Arizona enacted the law after years of trying. Conservative lawmakers resisted the measure arguing it overregulates behavior and contributes to the creation of a “nanny state.” The death of a police officer killed by a distracted driver - along with stories of others who have died in distracted driving accidents - finally carried the day.
Montana is often on the fringe of many state comparisons. This one is one of the most embarrassing. Even notoriously libertarian states like Alaska, Wyoming and Texas have banned texting while driving. And yet Montana has not.
There is overwhelming evidence that using a hand-held cellphone for calling or texting is dangerous - more dangerous than driving drunk. According to the National Highway Traffic Safety Administration, 3,166 people died in distracted driving accidents in 2017 alone.

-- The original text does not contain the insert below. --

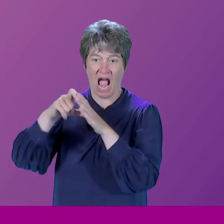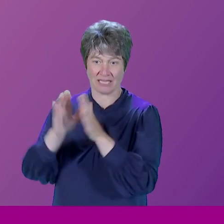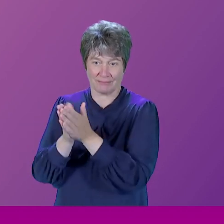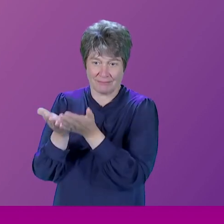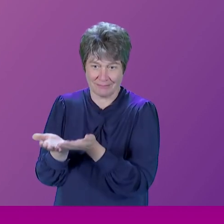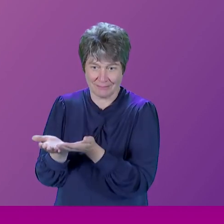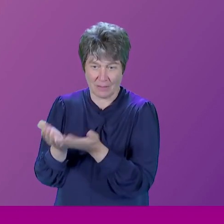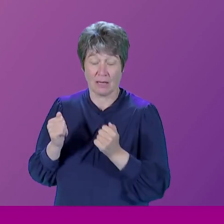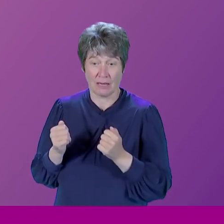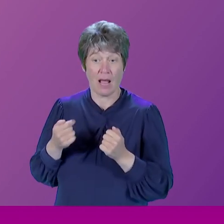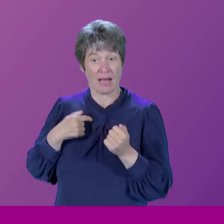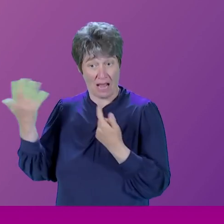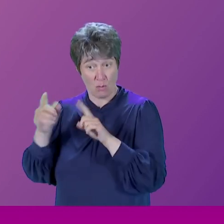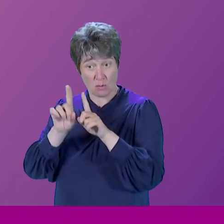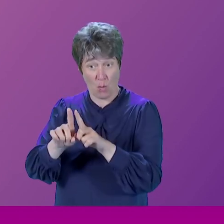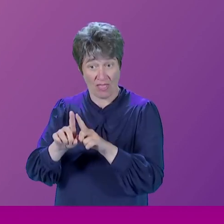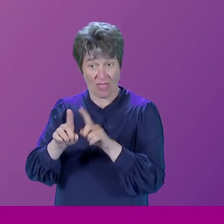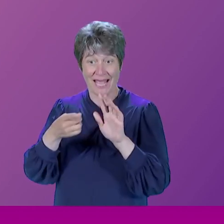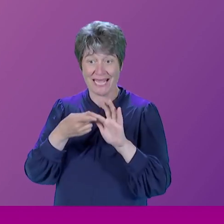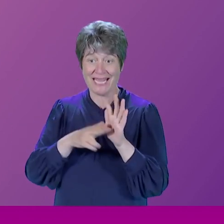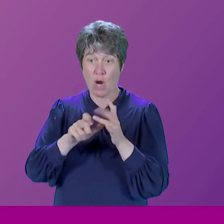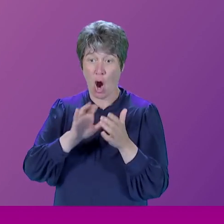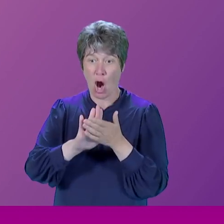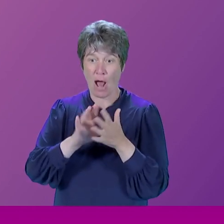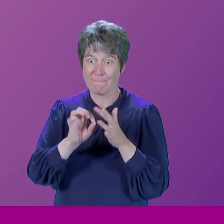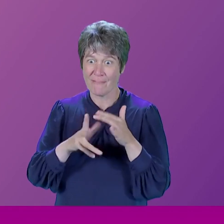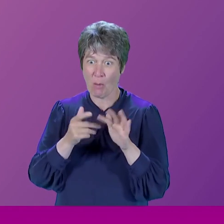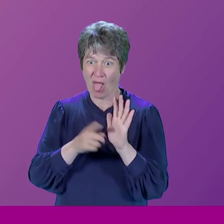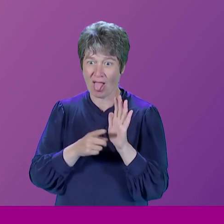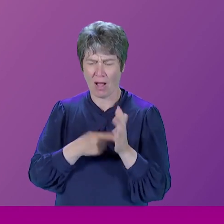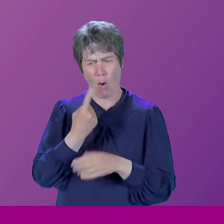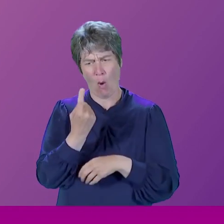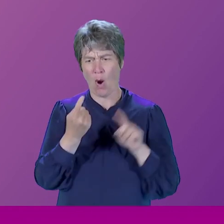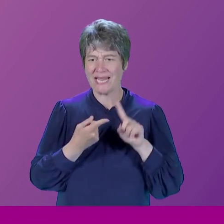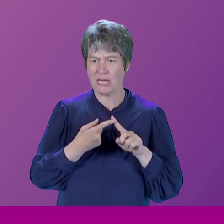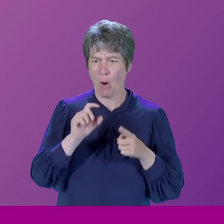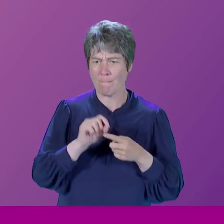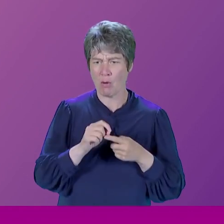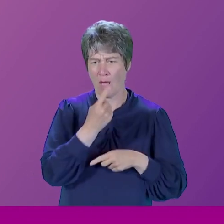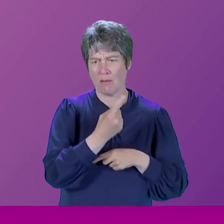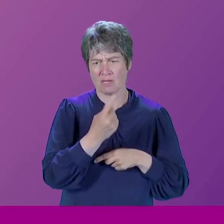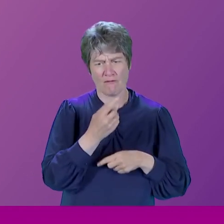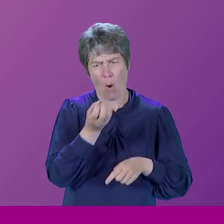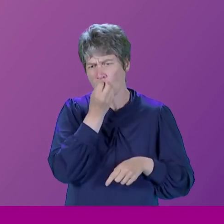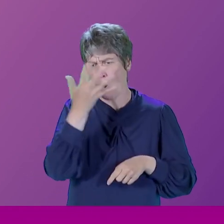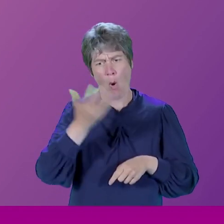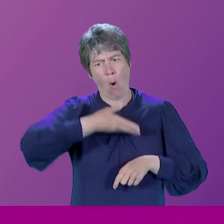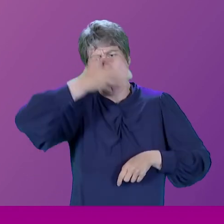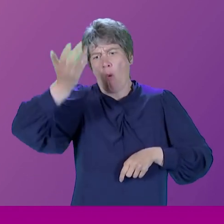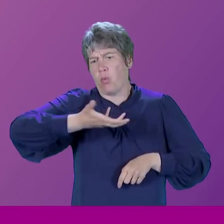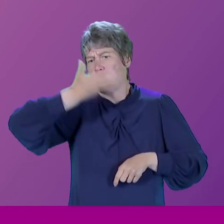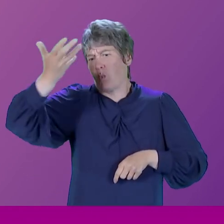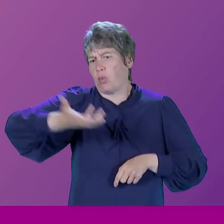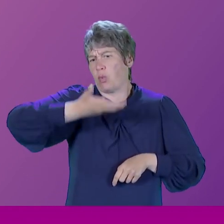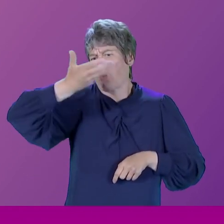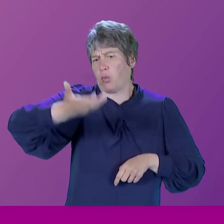wonderful speeches in the House of Commons, in the most glorious English. And I would give these speeches to my father. And he'd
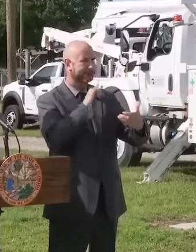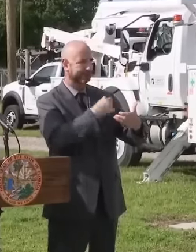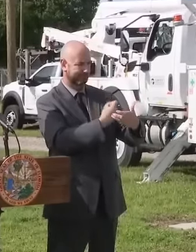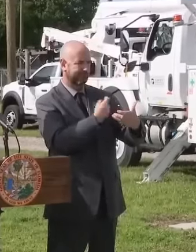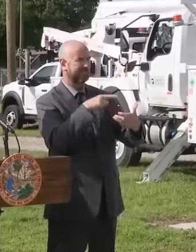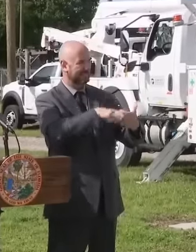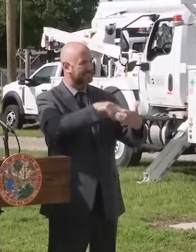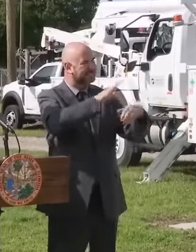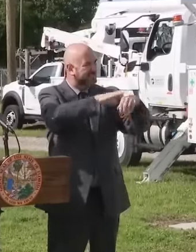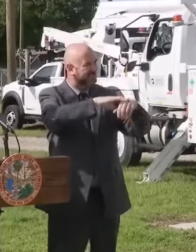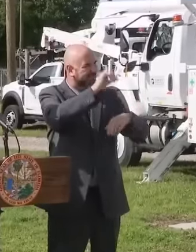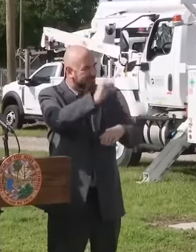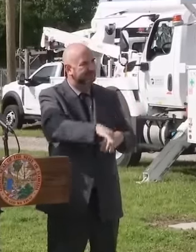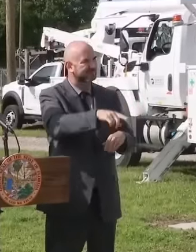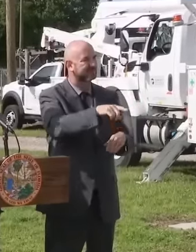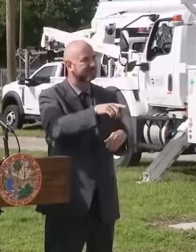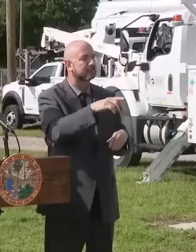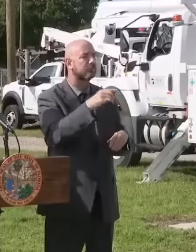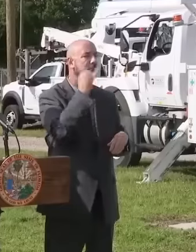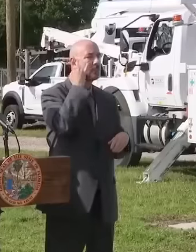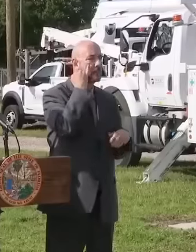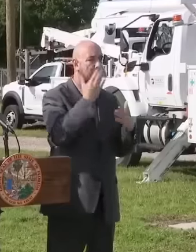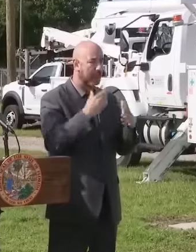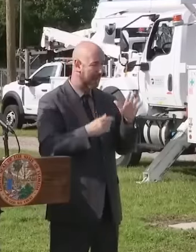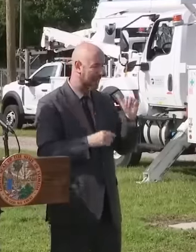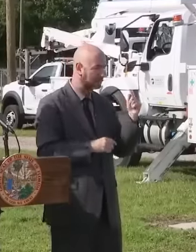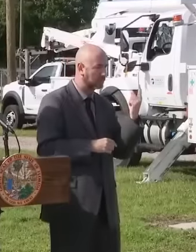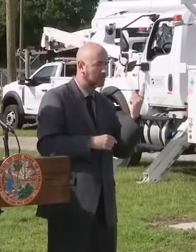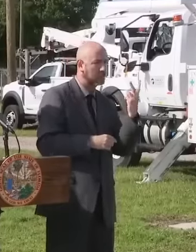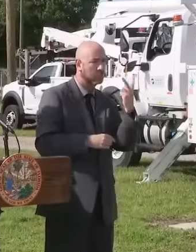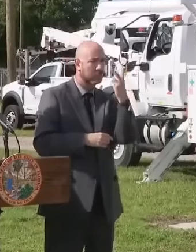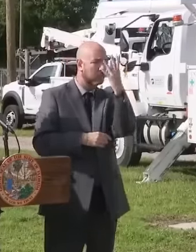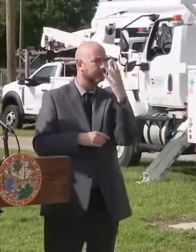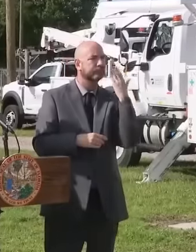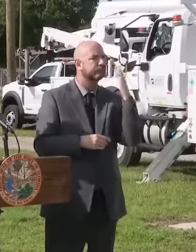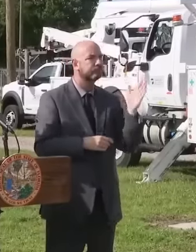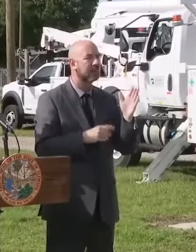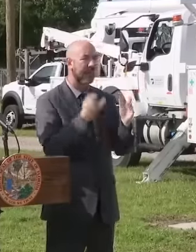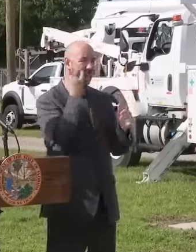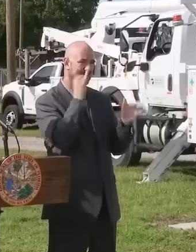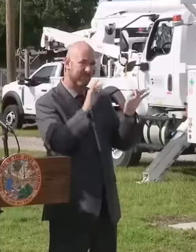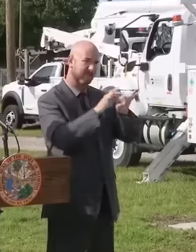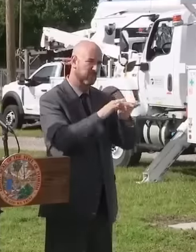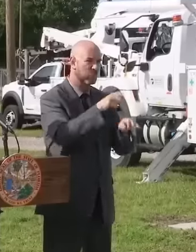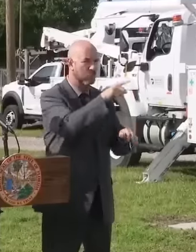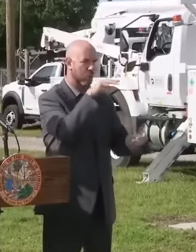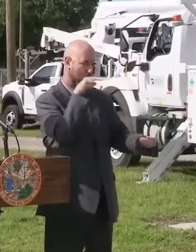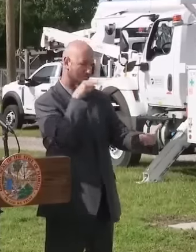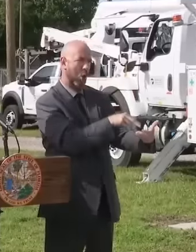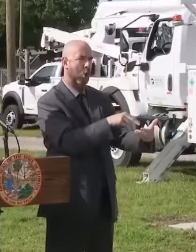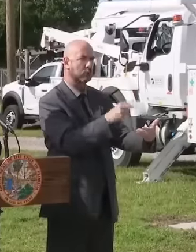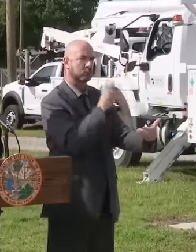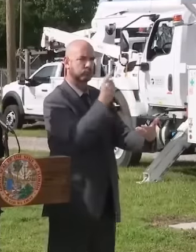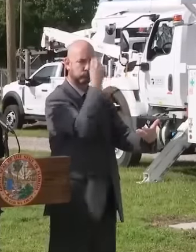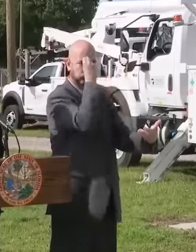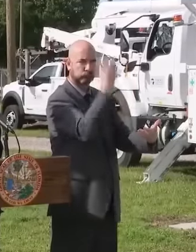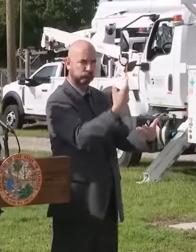is Cat 3. But you've got to be able to receive those alerts. So check your phones, go into the settings, make sure that you can receive government alerts from us.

Most Montana cities have banned the practice - including Bozeman. But those ordinances are frequently ignored. On a drive around Bozeman on any given day, multiple drivers can be spotted with a phone to their ear. Responsible drivers who witness this behavior are left to wonder, what’s so important it can’t wait until you come to a stop?
A statewide ban on using hand-held devices while driving would help emphasize the message that doing so can be deadly. Using a hand-held cellphone for calling or texting while driving is a selfish act. Each driver who does so absolves her or his self with the idea that they are different, that they - unlike inferior drivers - will not be driven to dangerous distraction that will endanger others.
The Montana Legislature is about to adjourn, and it’s too late to enact a ban this year. But a law to ban all hand-held cellphone use while driving needs to be at the top of the to-do list for lawmakers when they meet in 2021.